Trotz des EU-Beschlusses, im Gasstreit mit Zypern Wirtschaftssanktionen gegen die Türkei zu verhängen, hat Ankara angekündigt, seine umstrittenen Bohrungen fortzusetzen. Die Türkei will nun ein viertes Schiff zu weiteren Probebohrungen entsenden. Beide Seiten zeigen sich unnachgiebig, denn es geht um viel Geld.
Wie kam es zu dem Streit?
In den vergangenen Jahren machte ein amerikanisches Erdölunternehmen einen Sensationsfund: ein gigantisches Erdgasfeld vor der Südküste Zyperns. Experten gehen davon aus, dass sich dort 227 Milliarden Kubikmeter Gas im Meeresboden befinden – das entspräche einem Wert von schätzungsweise 40 Milliarden Euro. Eigentlich eine gute Nachricht, doch der Fund brachte zusätzlichen Zündstoff in eine ohnehin unruhige Region. Die drittgrößte Mittelmeerinsel ist seit 1974 in einen griechischen Süden und einen türkischen Norden geteilt. Beide Teile der Insel stellen Ansprüche auf die wirtschaftliche Ausbeutung des Erdgasfeldes.
Die Begehrlichkeiten endeten schnell in einem Streit. Als die griechisch-zyprische Regierung internationalen Energie-Unternehmen die Genehmigung erteilte, die Erdgasfelder zu erschließen und diese Erkundungsschiffe schickten, fühlte sich die türkische Regierung hintergangen. Sie antwortete mit der Entsendung von Kriegsschiffen. Im Februar 2018 kam es dann zur Eskalation: Ein Schiff des italienischen Energiekonzerns ENI, das im Auftrag Nikosias Erkundungen durchführen sollte, wurde von türkischen Kriegsschiffen an der Zufahrt ins Erkundungsgebiet gehindert. Der Streit eskalierte weiter, als Ankara in diesem Jahr die Bohrschiffe “Fatih” und “Yavuz” in das ressourcenreiche Meeresgebiet entsandte. Die beiden türkischen Schiffe führen seitdem – unterstützt von einem weiteren Forschungsschiff – Erkundungen und Probebohrungen durch.

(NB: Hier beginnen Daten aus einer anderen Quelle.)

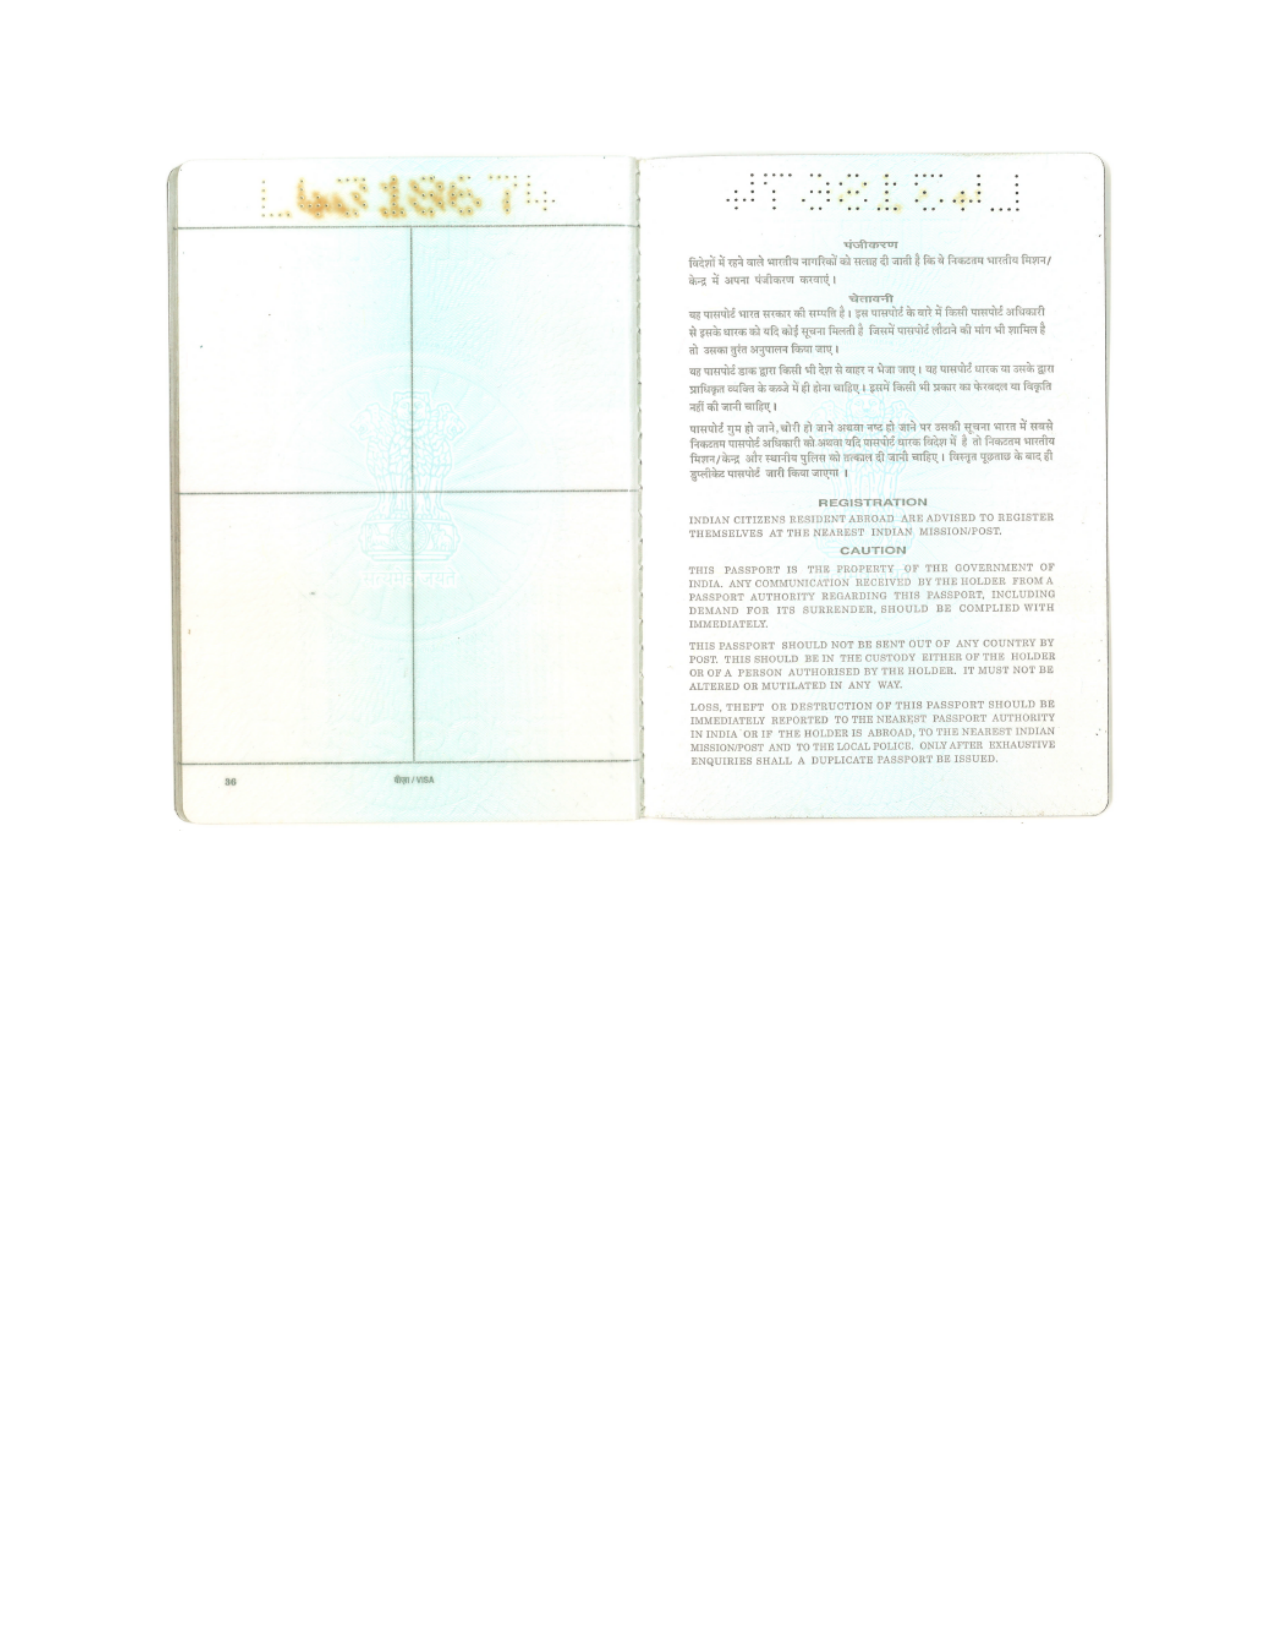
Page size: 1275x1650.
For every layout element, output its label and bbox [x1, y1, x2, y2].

picture [150, 150, 1125, 831]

Warum wird man sich nicht einig?
Die (griechische) Republik Zypern bewertet die türkischen Erkundungen vor ihrer Küste als Verletzung ihrer Souveränität und somit als “illegitim”. Sie beruft sich dabei auf das Seevölkerrecht, dass jedem Land mit Zugang zum Meer eine “ausschließliche Wirtschaftszone” (AWZ) zusichert, die 200 Meilen in das offene Meer hineinragt. Alle natürlichen Ressourcen, die sich in diesem Meeresgebiet befinden, können von dem Land wirtschaftlich ausgebeutet werden. Diese Regelung ist jedoch im Falle Zyperns komplizierter.

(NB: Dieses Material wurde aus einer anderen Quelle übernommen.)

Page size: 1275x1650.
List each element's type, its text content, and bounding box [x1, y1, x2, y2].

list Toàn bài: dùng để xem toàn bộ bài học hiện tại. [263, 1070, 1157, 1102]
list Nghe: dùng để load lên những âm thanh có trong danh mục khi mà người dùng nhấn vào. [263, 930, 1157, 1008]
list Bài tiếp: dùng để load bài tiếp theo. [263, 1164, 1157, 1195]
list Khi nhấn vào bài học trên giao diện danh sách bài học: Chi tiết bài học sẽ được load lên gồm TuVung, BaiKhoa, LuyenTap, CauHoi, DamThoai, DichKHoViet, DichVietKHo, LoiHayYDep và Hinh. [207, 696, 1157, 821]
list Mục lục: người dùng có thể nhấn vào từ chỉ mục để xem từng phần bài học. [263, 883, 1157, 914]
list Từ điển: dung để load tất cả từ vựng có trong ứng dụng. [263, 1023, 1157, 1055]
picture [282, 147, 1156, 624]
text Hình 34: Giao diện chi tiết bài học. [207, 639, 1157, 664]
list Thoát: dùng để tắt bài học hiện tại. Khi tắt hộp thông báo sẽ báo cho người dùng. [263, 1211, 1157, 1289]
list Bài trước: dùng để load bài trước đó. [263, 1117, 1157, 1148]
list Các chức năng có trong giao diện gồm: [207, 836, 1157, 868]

Nachdem griechisch-zyprische Offiziere im Jahr 1974 versuchten, sich an die Macht zu putschen und Zypern an Griechenland anzuschließen, besetzten türkische Streitkräfte den nördlichen Teil der Insel – bis heute. Auch wenn die internationale Staatengemeinschaft die “Türkische Republik Nordzypern” nicht als Staat anerkennt, sieht Ankara den türkischen Teil der Insel als souveränen Staat an – mit eigener AWZ. Die Türkei mache bei den Erkundungen also nur von ihrem “Souveränitätsrecht” Gebrauch, argumentiert der türkische Außenminister Mevlut Cavusoglu.
Welche Rolle spielt die Europäische Union?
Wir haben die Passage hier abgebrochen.